[START OF EXCERPTED TEXT]
Tuesday, June 24, 2003

example of self destructive sex addiction self talk- useful read

I used to do this. I used to hide under an alias and go and check on
my DOC (Drug of Choice---a man I had a three year relationship with,
that started on-line). I would pull up a name and go into chat as a
complete stranger and watch him. Sometimes talk to him, sometimes
not. The end results were that no matter what...I left feeling worse
than before.

If he wasn't there, I was worried (and mad)...where is he? Is he with
another woman? Is he thinking of me? Have I been forgotten?

If he was there...I was mad. WHY is he here? If I'm not in his life,
what is he doing here? Is he looking for another woman?

If i didn't speak to him, but watched him speak to others...I was mad.
How can he go about his life without me? Shouldn't he be in so much
grief that I am gone?

If I DID speak to him...I was mad. How DARE he speak with (and
**GASP** FLIRT with..yeah I was setting him up) another woman! He IS
over me and I have been replaced! (even if it was me temporarily
replacing myself)
[END OF EXCERPTED TEXT]
▸ **AIM OF THE EXERCISE**:
From the post on self-destructive self talk, extract word for word the part that opens with the words "Tuesday, June 24, 2003" and closes with "I been forgotten?". The listing isn't needed for anything here.
[START OF DATA EXTRACT]
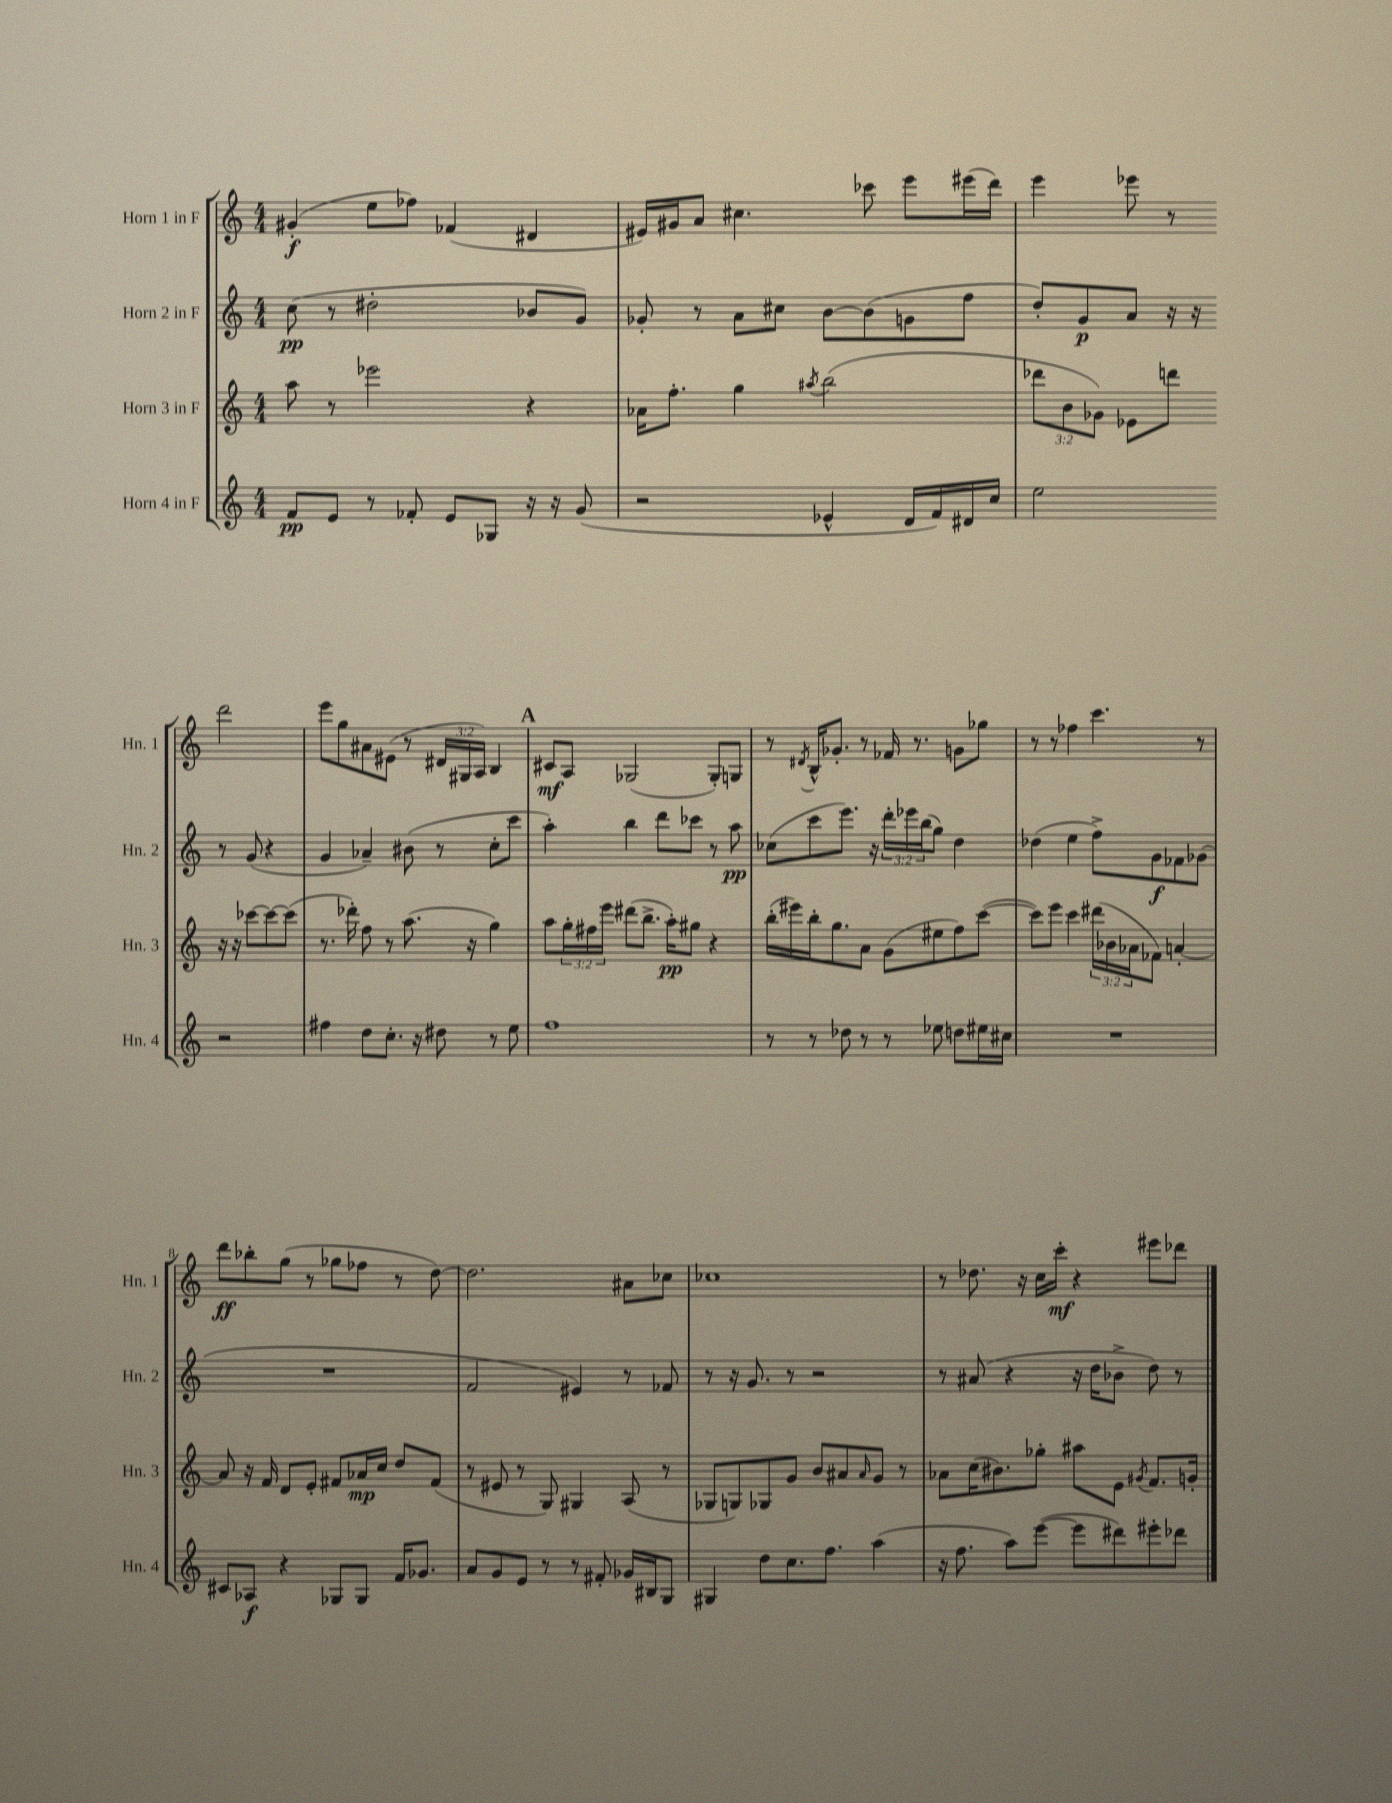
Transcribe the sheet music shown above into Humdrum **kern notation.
[END OF DATA EXTRACT]
▸ **OUTPUT FOR THIS TASK**:
Tuesday, June 24, 2003

example of self destructive sex addiction self talk- useful read

I used to do this. I used to hide under an alias and go and check on
my DOC (Drug of Choice---a man I had a three year relationship with,
that started on-line). I would pull up a name and go into chat as a
complete stranger and watch him. Sometimes talk to him, sometimes
not. The end results were that no matter what...I left feeling worse
than before.

If he wasn't there, I was worried (and mad)...where is he? Is he with
another woman? Is he thinking of me? Have I been forgotten?